■ Excerpt to read:
-- begin --

In the software industry it seems very common nowadays to assume you'll allow your team to work flexible hours and perhaps work-from-home. Or is that a myth?

On the other side of the coin, I hear of large corporations like Amazon who expect 60+ hours/week and treat engineers as a commodity that can easily be replaced - there's always another hundred engineers in the queue to work at Amazon, Facebook or Google.

These two perceptions are conflicting of course.

Perhaps this is driven by market pressure - large companies with huge recruiting pipelines simply don't need to care as much about their employees. Or they attract team members who are young (naïve?) and think 60-100 hour weeks are "exciting" and a badge of honor.

In the consulting world, where fixed bid projects are common and the pressure is high, you'll find the Death March projects where the hours increase as you get closer to the deadline, until the team is expected to work 24/7 to meet the date.

I've been in that world, and had to make burger runs at 3am. There's some camaraderie there.. the team pulling together, bonding, growing, but that is a very finite resource. When history repeats itself on the second and third project, the team turnover starts increasing.

It's common to see turnover of over 60% per year in consulting companies. I've witnessed that personally on two occasions.

So it's not just about valuing team happiness or providing a good environment.

There have to be some guidelines for working hours too.

Core Office Hours

You need to be setting expectations upfront, and core office hours (or working hours) is one of those items.

Core hours simply means the hours that everyone needs to be in the office (or online) to facilitate collaboration.

For example, if standups start at 9:15 then core hours could start at 9:15 and go on to mid afternoon; say 3:00pm.

By keeping meetings to core hours you know everyone will be normally available.

Flextime

Setting core hours becomes important when you allow flextime.

Given core hours are less than 8 hours a day, you're allowing some to come in early and leave early, while others arrive just in time for standup (sometimes running!) but work later.

The beauty of flextime is that you are accounting for the early-birds and the late-risers equally - well, equally-ish. It's hard to account for team members that work best between 8pm and 3am.

Another reason to allow flextime is to account for those tasks that need your presence away from the office - fridge deliveries, doctor visits, drivers license renewals and more. Ask your team to let you know when something comes up, and allow them to make up the time later in the day/week.

You do trust your team, right? If not, you have other more important issues to solve.

Working From Home

So far, so good. Most people agree with flextime and core hours. Working from home is a hotter topic.

-- end --

■ Stated exercise 1:
Retype the passage of the article on working hours from "For example, if" to "you allow flextime.", updating "mid afternoon" to "late afternoon".
The records that follow bear no relation to the article on working hours.

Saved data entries
-- begin --

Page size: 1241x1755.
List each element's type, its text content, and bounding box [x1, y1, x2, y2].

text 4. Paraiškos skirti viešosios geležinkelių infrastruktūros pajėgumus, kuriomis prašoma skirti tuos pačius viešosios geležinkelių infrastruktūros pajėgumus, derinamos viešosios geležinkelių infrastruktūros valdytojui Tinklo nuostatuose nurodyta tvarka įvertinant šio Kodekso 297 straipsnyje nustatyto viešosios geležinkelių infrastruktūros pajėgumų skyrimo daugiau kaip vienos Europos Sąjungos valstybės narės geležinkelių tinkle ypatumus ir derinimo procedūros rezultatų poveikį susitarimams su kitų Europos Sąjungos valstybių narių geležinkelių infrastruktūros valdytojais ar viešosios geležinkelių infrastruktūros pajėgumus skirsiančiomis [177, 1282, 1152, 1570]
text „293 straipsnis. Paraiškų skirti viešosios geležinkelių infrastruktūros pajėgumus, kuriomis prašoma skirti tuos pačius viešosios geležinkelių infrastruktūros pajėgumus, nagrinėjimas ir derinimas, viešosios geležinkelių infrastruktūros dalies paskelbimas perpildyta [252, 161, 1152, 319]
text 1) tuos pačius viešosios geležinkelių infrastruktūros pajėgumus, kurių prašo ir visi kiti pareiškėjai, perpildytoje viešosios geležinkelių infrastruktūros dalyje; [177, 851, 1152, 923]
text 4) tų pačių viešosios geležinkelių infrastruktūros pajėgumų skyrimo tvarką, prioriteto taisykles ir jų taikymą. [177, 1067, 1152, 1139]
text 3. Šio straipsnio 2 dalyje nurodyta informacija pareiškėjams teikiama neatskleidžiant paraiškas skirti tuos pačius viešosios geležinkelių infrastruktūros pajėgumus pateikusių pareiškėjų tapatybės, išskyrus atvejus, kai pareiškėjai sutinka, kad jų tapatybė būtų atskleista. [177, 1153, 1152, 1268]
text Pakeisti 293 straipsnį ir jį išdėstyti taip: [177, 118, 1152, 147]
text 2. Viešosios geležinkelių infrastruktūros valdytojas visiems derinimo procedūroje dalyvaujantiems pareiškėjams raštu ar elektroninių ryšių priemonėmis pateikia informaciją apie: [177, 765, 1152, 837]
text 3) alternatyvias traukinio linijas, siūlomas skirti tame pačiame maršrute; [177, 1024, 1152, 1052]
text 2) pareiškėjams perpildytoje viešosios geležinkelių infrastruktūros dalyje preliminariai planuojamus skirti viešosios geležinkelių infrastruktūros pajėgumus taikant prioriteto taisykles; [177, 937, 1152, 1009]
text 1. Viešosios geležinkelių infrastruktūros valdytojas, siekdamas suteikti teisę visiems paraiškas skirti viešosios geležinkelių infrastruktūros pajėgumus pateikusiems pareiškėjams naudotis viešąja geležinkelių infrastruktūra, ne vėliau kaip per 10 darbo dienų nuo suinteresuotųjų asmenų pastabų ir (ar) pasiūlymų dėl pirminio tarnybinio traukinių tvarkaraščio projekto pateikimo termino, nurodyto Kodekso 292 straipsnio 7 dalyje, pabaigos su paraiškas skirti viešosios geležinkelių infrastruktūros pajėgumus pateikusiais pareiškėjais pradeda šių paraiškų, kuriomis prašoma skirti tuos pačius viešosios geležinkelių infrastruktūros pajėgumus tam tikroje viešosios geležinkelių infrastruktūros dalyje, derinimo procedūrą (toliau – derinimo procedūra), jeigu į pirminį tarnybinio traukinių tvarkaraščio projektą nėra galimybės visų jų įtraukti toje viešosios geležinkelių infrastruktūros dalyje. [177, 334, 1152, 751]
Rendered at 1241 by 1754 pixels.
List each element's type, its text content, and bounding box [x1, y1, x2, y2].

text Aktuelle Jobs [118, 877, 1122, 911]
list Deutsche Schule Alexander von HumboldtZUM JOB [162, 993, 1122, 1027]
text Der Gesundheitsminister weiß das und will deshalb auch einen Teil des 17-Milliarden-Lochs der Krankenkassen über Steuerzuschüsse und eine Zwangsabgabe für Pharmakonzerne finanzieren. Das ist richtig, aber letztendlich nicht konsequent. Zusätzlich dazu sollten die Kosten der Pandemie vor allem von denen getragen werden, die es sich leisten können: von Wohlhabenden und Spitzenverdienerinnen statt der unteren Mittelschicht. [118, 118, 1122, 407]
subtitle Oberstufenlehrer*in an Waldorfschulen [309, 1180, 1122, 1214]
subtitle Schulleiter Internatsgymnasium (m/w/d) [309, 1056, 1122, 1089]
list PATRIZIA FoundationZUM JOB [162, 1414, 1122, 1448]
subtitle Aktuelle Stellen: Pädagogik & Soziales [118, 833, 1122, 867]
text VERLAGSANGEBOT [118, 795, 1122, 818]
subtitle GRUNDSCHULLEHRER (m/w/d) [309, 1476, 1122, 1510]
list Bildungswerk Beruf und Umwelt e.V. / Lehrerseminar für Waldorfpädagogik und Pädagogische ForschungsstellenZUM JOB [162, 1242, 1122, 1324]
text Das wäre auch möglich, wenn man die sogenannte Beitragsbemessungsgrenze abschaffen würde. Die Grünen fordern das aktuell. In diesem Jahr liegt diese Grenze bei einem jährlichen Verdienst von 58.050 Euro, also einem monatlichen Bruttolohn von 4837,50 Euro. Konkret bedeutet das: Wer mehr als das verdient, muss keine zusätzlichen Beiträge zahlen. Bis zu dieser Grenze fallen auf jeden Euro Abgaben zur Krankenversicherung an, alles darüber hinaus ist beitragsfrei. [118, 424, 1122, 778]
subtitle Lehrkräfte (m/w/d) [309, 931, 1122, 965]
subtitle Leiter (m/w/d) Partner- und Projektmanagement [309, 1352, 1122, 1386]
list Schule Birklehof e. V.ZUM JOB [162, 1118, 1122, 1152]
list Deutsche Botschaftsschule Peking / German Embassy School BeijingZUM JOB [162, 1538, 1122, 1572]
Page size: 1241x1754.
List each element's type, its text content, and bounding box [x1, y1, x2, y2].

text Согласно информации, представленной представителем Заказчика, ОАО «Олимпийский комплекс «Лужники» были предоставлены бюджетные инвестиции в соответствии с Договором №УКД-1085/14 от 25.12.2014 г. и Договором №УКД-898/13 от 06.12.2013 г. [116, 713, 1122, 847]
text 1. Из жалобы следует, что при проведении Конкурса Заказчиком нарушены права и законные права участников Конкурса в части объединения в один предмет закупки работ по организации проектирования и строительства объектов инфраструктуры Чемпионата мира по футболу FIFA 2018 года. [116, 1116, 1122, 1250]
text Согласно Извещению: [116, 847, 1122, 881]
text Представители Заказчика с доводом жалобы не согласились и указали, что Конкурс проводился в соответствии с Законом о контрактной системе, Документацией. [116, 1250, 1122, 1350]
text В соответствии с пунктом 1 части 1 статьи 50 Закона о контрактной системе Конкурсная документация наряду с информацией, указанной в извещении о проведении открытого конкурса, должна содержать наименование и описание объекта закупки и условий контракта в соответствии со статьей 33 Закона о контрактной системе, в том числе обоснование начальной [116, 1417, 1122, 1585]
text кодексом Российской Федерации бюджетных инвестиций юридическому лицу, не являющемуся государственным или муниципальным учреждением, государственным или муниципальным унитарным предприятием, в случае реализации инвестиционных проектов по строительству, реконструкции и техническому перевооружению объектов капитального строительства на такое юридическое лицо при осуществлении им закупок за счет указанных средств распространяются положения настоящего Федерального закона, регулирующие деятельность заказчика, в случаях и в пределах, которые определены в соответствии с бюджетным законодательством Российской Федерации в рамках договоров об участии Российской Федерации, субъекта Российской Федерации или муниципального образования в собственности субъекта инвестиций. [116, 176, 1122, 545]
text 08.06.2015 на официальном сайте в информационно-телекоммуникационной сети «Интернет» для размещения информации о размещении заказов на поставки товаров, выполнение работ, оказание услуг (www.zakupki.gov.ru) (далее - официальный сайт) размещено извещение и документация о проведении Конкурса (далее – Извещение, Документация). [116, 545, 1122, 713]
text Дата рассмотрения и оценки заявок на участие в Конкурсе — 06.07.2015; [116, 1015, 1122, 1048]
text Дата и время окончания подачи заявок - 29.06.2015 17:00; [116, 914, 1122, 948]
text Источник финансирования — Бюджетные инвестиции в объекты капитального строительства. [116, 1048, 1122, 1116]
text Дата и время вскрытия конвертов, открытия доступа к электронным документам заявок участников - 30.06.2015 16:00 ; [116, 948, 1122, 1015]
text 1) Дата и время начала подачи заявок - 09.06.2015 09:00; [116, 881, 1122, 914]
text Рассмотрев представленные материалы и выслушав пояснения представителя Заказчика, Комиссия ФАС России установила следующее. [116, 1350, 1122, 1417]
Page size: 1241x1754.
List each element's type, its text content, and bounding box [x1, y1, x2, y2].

-- end --

■ Stated exercise 2:
In the records, retype the lines from the line with "text 4. Paraiškos" to the line with "text 3) alternatyvias", both included, without any changes.

■ Full response 1:
For example, if standups start at 9:15 then core hours could start at 9:15 and go on to late afternoon; say 3:00pm.

By keeping meetings to core hours you know everyone will be normally available.

Flextime

Setting core hours becomes important when you allow flextime.

■ Full response 2:
text 4. Paraiškos skirti viešosios geležinkelių infrastruktūros pajėgumus, kuriomis prašoma skirti tuos pačius viešosios geležinkelių infrastruktūros pajėgumus, derinamos viešosios geležinkelių infrastruktūros valdytojui Tinklo nuostatuose nurodyta tvarka įvertinant šio Kodekso 297 straipsnyje nustatyto viešosios geležinkelių infrastruktūros pajėgumų skyrimo daugiau kaip vienos Europos Sąjungos valstybės narės geležinkelių tinkle ypatumus ir derinimo procedūros rezultatų poveikį susitarimams su kitų Europos Sąjungos valstybių narių geležinkelių infrastruktūros valdytojais ar viešosios geležinkelių infrastruktūros pajėgumus skirsiančiomis [177, 1282, 1152, 1570]
text „293 straipsnis. Paraiškų skirti viešosios geležinkelių infrastruktūros pajėgumus, kuriomis prašoma skirti tuos pačius viešosios geležinkelių infrastruktūros pajėgumus, nagrinėjimas ir derinimas, viešosios geležinkelių infrastruktūros dalies paskelbimas perpildyta [252, 161, 1152, 319]
text 1) tuos pačius viešosios geležinkelių infrastruktūros pajėgumus, kurių prašo ir visi kiti pareiškėjai, perpildytoje viešosios geležinkelių infrastruktūros dalyje; [177, 851, 1152, 923]
text 4) tų pačių viešosios geležinkelių infrastruktūros pajėgumų skyrimo tvarką, prioriteto taisykles ir jų taikymą. [177, 1067, 1152, 1139]
text 3. Šio straipsnio 2 dalyje nurodyta informacija pareiškėjams teikiama neatskleidžiant paraiškas skirti tuos pačius viešosios geležinkelių infrastruktūros pajėgumus pateikusių pareiškėjų tapatybės, išskyrus atvejus, kai pareiškėjai sutinka, kad jų tapatybė būtų atskleista. [177, 1153, 1152, 1268]
text Pakeisti 293 straipsnį ir jį išdėstyti taip: [177, 118, 1152, 147]
text 2. Viešosios geležinkelių infrastruktūros valdytojas visiems derinimo procedūroje dalyvaujantiems pareiškėjams raštu ar elektroninių ryšių priemonėmis pateikia informaciją apie: [177, 765, 1152, 837]
text 3) alternatyvias traukinio linijas, siūlomas skirti tame pačiame maršrute; [177, 1024, 1152, 1052]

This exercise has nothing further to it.